What you need to do:
Nothing should appear in the answer except the lines from the one containing "image exhibits no" through the end of the listing, repeated exactly.

************

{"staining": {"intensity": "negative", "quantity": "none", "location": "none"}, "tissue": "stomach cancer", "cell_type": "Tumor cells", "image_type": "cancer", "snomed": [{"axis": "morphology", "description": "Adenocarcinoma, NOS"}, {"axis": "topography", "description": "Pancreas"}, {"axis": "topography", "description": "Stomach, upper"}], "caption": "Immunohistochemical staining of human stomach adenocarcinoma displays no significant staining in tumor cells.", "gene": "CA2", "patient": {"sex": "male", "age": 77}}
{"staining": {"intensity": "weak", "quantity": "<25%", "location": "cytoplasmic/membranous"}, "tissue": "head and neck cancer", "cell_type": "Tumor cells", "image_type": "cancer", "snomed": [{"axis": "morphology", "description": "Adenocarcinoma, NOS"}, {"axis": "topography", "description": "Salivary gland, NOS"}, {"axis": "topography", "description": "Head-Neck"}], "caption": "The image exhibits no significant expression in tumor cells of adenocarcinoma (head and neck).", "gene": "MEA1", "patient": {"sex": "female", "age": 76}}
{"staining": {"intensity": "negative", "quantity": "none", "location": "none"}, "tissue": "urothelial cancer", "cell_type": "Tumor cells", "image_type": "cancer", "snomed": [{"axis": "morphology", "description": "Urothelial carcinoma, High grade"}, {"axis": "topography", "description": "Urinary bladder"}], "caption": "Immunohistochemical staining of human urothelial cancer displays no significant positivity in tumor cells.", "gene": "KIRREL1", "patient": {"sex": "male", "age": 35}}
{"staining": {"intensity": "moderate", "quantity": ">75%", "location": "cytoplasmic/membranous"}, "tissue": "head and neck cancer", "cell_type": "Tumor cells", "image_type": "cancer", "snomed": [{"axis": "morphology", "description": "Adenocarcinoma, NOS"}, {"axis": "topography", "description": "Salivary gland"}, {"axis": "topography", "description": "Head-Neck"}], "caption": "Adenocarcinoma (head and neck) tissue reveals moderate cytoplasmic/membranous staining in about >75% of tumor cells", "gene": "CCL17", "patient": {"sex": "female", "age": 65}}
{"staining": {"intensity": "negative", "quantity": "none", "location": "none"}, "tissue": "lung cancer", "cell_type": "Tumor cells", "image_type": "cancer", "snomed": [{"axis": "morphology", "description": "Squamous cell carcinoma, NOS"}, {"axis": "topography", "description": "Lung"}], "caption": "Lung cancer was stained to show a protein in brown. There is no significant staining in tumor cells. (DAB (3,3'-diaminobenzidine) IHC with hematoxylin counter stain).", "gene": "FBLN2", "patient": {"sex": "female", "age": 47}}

************

Answer for the task:
{"staining": {"intensity": "weak", "quantity": "<25%", "location": "cytoplasmic/membranous"}, "tissue": "head and neck cancer", "cell_type": "Tumor cells", "image_type": "cancer", "snomed": [{"axis": "morphology", "description": "Adenocarcinoma, NOS"}, {"axis": "topography", "description": "Salivary gland, NOS"}, {"axis": "topography", "description": "Head-Neck"}], "caption": "The image exhibits no significant expression in tumor cells of adenocarcinoma (head and neck).", "gene": "MEA1", "patient": {"sex": "female", "age": 76}}
{"staining": {"intensity": "negative", "quantity": "none", "location": "none"}, "tissue": "urothelial cancer", "cell_type": "Tumor cells", "image_type": "cancer", "snomed": [{"axis": "morphology", "description": "Urothelial carcinoma, High grade"}, {"axis": "topography", "description": "Urinary bladder"}], "caption": "Immunohistochemical staining of human urothelial cancer displays no significant positivity in tumor cells.", "gene": "KIRREL1", "patient": {"sex": "male", "age": 35}}
{"staining": {"intensity": "moderate", "quantity": ">75%", "location": "cytoplasmic/membranous"}, "tissue": "head and neck cancer", "cell_type": "Tumor cells", "image_type": "cancer", "snomed": [{"axis": "morphology", "description": "Adenocarcinoma, NOS"}, {"axis": "topography", "description": "Salivary gland"}, {"axis": "topography", "description": "Head-Neck"}], "caption": "Adenocarcinoma (head and neck) tissue reveals moderate cytoplasmic/membranous staining in about >75% of tumor cells", "gene": "CCL17", "patient": {"sex": "female", "age": 65}}
{"staining": {"intensity": "negative", "quantity": "none", "location": "none"}, "tissue": "lung cancer", "cell_type": "Tumor cells", "image_type": "cancer", "snomed": [{"axis": "morphology", "description": "Squamous cell carcinoma, NOS"}, {"axis": "topography", "description": "Lung"}], "caption": "Lung cancer was stained to show a protein in brown. There is no significant staining in tumor cells. (DAB (3,3'-diaminobenzidine) IHC with hematoxylin counter stain).", "gene": "FBLN2", "patient": {"sex": "female", "age": 47}}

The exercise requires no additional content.